▸ **Exercise instructions**:
1. Answer these questions about the Wolfman review:
(a) In what year did the original The Wolf Man first hit the screen?
(b) What place does Lawrence Talbot investigate before he is attacked?
(c) Who plays Gwen?
2. Can you print the Wolfman review exactly from "Returning home to" up to and including "characters or emotions."?

*** Selected extract ***

Now, nearly 70 years after the The Wolf Man (1941) first hit the screen, Universal has decided to revive its creature feature as a moody period piece set in Victorian England. But is it a sign of the Twitter age that the title has been condensed from three words to two?
Returning home to his childhood mansion after his brother's grisly and mysterious death, Lawrence Talbot (Benicio Del Toro) investigates a nearby gypsy encampment, only to be attacked by a vicious monster. Nurtured back to health by his brother's widow, Gwen (Emily Blunt) — who looks an awful lot like his mother — an understated attraction blossoms. Is it connected to his half-remembered dreams of Daddy (Anthony Hopkins) cradling his dead mom after she committed suicide by slitting her own throat? You think? It hardly matters, since the movie's too impatient to get to predictable chase sequences through the cobbled streets of London or fog-blanketed English forests. After an intriguing setup, The Wolfman awkwardly barrels from one set piece to the next, never connecting them with meaningful characters or emotions.

*** End of Selected extract ***
*** Information provided ***

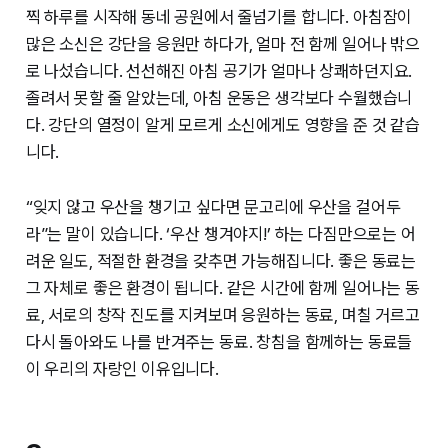
찍 하루를 시작해 동네 공원에서 줄넘기를 합니다. 아침잠이
많은 소신은 강단을 응원만 하다가, 얼마 전 함께 일어나 밖으
로 나섰습니다. 선선해진 아침 공기가 얼마나 상쾌하던지요.
졸려서 못할 줄 알았는데, 아침 운동은 생각보다 수월했습니
다. 강단의 열정이 알게 모르게 소신에게도 영향을 준 것 같습
니다.
“잊지 않고 우산을 챙기고 싶다면 문고리에 우산을 걸어두
라”는 말이 있습니다. ‘우산 챙겨야지!’ 하는 다짐만으로는 어
려운 일도, 적절한 환경을 갖추면 가능해집니다. 좋은 동료는
그 자체로 좋은 환경이 됩니다. 같은 시간에 함께 일어나는 동
료, 서로의 창작 진도를 지켜보며 응원하는 동료, 며칠 거르고
다시 돌아와도 나를 반겨주는 동료. 창침을 함께하는 동료들
이 우리의 자랑인 이유입니다.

*** End of Information provided ***

▸ **Answers to this exercise**:
1.
(a) 1941
(b) A nearby gypsy encampment
(c) Emily Blunt

2.
Returning home to his childhood mansion after his brother's grisly and mysterious death, Lawrence Talbot (Benicio Del Toro) investigates a nearby gypsy encampment, only to be attacked by a vicious monster. Nurtured back to health by his brother's widow, Gwen (Emily Blunt) — who looks an awful lot like his mother — an understated attraction blossoms. Is it connected to his half-remembered dreams of Daddy (Anthony Hopkins) cradling his dead mom after she committed suicide by slitting her own throat? You think? It hardly matters, since the movie's too impatient to get to predictable chase sequences through the cobbled streets of London or fog-blanketed English forests. After an intriguing setup, The Wolfman awkwardly barrels from one set piece to the next, never connecting them with meaningful characters or emotions.